Wilson explica con detalle cómo el dominio británico empobreció India. El Raj exhibía con orgullo una fachada de pompa y esplendor pero sus dueños y señores oscilaban entre una parálisis paranoica y momentos ocasionales de extrema violencia. El poder del imperio era precario, y la falta de afecto entre gobernantes y gobernados —otros lo llamarían racismo— persistió hasta el final. Este libro nos cuenta con detalle la historia de cómo las instituciones creadas por el Imperio, desde los tribunales hasta las líneas ferroviarias, estuvieron siempre pensadas para proteger el poder británico y no para conectar con la gente: las infraestructuras y las obras públicas no respondían a un intento meditado de mejorar la sociedad india, sino que solían construirse como reacción atemorizada ante una crisis. A finales del XIX, el caos creado por Gran Bretaña en India contribuyó a que fuera uno de los países más hambrientos del mundo, porque el objeto fundamental de los esfuerzos para mitigar la escasez de alimentos era proteger a las autoridades y contener el gasto todo lo posible. Siempre que se recaudaran los impuestos, a los gobernantes les importaba poco cómo se hiciera.

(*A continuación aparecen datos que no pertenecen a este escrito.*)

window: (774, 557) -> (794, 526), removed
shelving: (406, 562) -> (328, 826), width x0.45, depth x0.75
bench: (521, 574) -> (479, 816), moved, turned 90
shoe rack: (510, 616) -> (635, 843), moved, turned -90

El director de una revista de Calcuta, Indian World, escribía en 1906: “Cuando los ingleses llegaron a India, este país era el líder de la civilización asiática y el foco indiscutible del continente. Japón no contaba nada. Ahora, 50 años después, Japón ha revolucionado la historia con ayuda de las técnicas modernas de progreso, e India, tras 150 años de gobierno inglés, está aún condenada a vivir tutelada”. Los británicos y occidentales aún guardan en la memoria las fotos del rey Jorge V, cubierto de diamantes y presidiendo la inmensa durbar (corte) mientras se construía una gigantesca ciudad nueva, Delhi, con un Palacio del Virrey de 340 habitaciones que dejaba pequeño incluso Versalles. Cuando los funcionarios británicos se refieren a las negociaciones para firmar nuevos tratados comerciales con los países de la Commonwealth después del Brexit con el apelativo de Imperio 2, muestran una ignorancia de la historia y un desprecio por los indios inconcebibles en 2017. Deberían repartirse entre ellos los dos libros aquí reseñados y alguna de las numerosas obras de Burke.

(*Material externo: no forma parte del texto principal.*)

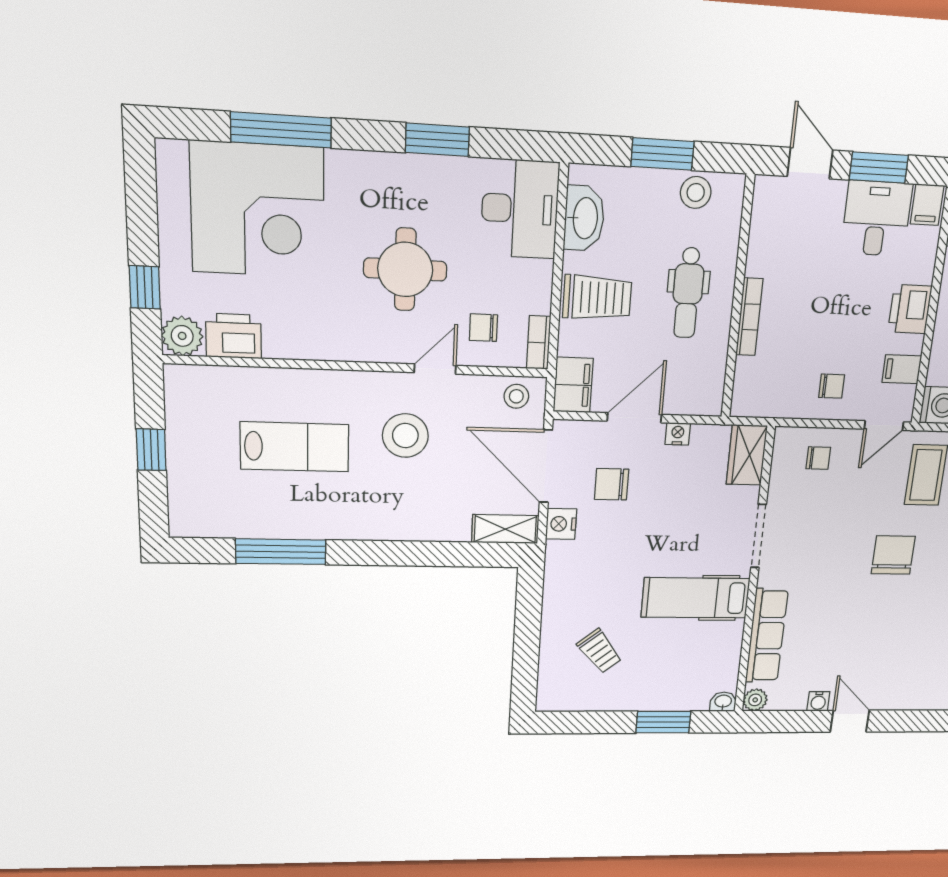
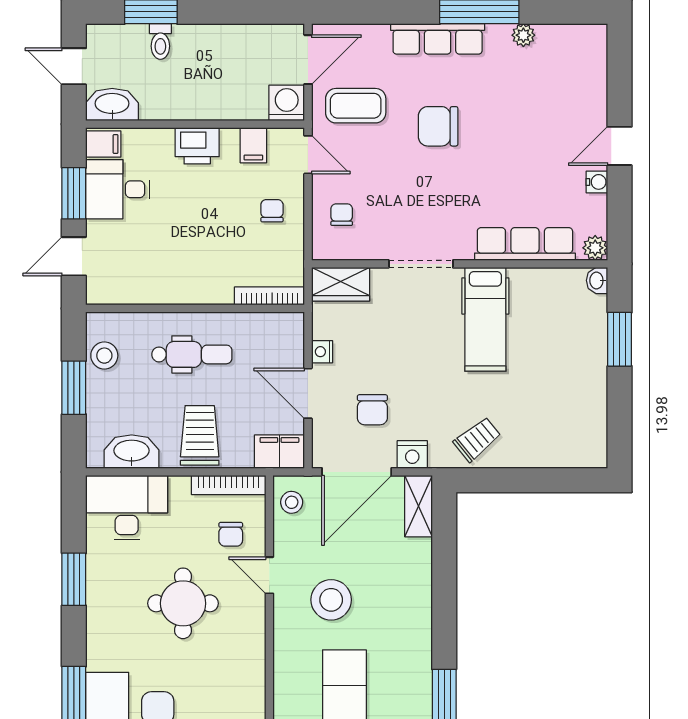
bookcase: (749, 317) -> (269, 296), moved
bookcase: (539, 342) -> (229, 485), width x1.56
trolley: (600, 651) -> (477, 439), moved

El libro de Tharoor es excelente par conocer la herencia del Imperio. Las autoridades segregaron y marginaron a comunidades enteras, las que calificaban de tribus criminales. Y la vieja ley colonial de sedición sigue en vigor, igual que las leyes que penalizan las relaciones entre personas del mismo sexo. Los británicos emplearon cínicamente la práctica del divide y vencerás para animar a los musulmanes a tener ambiciones políticas distintas de los hindúes, una política cuyas trágicas consecuencias fueron la sangrienta partición del subcontinente y la creación de Pakistán. Estos dos autores son conscientes de la corrupción y el desgobierno existentes entre muchos gobernantes indios antes del Raj, pero ninguno de esos gobernantes, ni musulmanes ni hindúes, exportaron el 8% del PIB de India a un país extranjero durante siglo y medio. Ambos libros alegan de forma convincente que la revolución industrial de Gran Bretaña se llevó a cabo a costa de destruir los prósperos sectores manufactureros indios.

Ni en India ni en Gran Bretaña hay mucha gente que conozca la verdadera historia de la mala gestión del Imperio Británico. Comprender mejor esos dos siglos proporciona una clave fundamental para entender la India actual con sus cambios vertiginosos y su aparición como actor crucial en el escenario mundial. El legado del poder colonial europeo no fue mucho más civilizado en el África subsahariana, Argelia ni Oriente Medio, y sigue siendo un factor importante en el caos sangriento que afecta a todas estas regiones. Muchos líderes políticos occidentales y no pocos expertos y periodistas deberían abandonar la defensa del nuevo imperialismo que se ha vuelto a poner de moda en los últimos años y que, especialmente en Oriente Medio, acabará desembocando en más violencia, de la que no podrá escapar ni siquiera Europa. Lo que tienen que hacer es tomarse la historia en serio.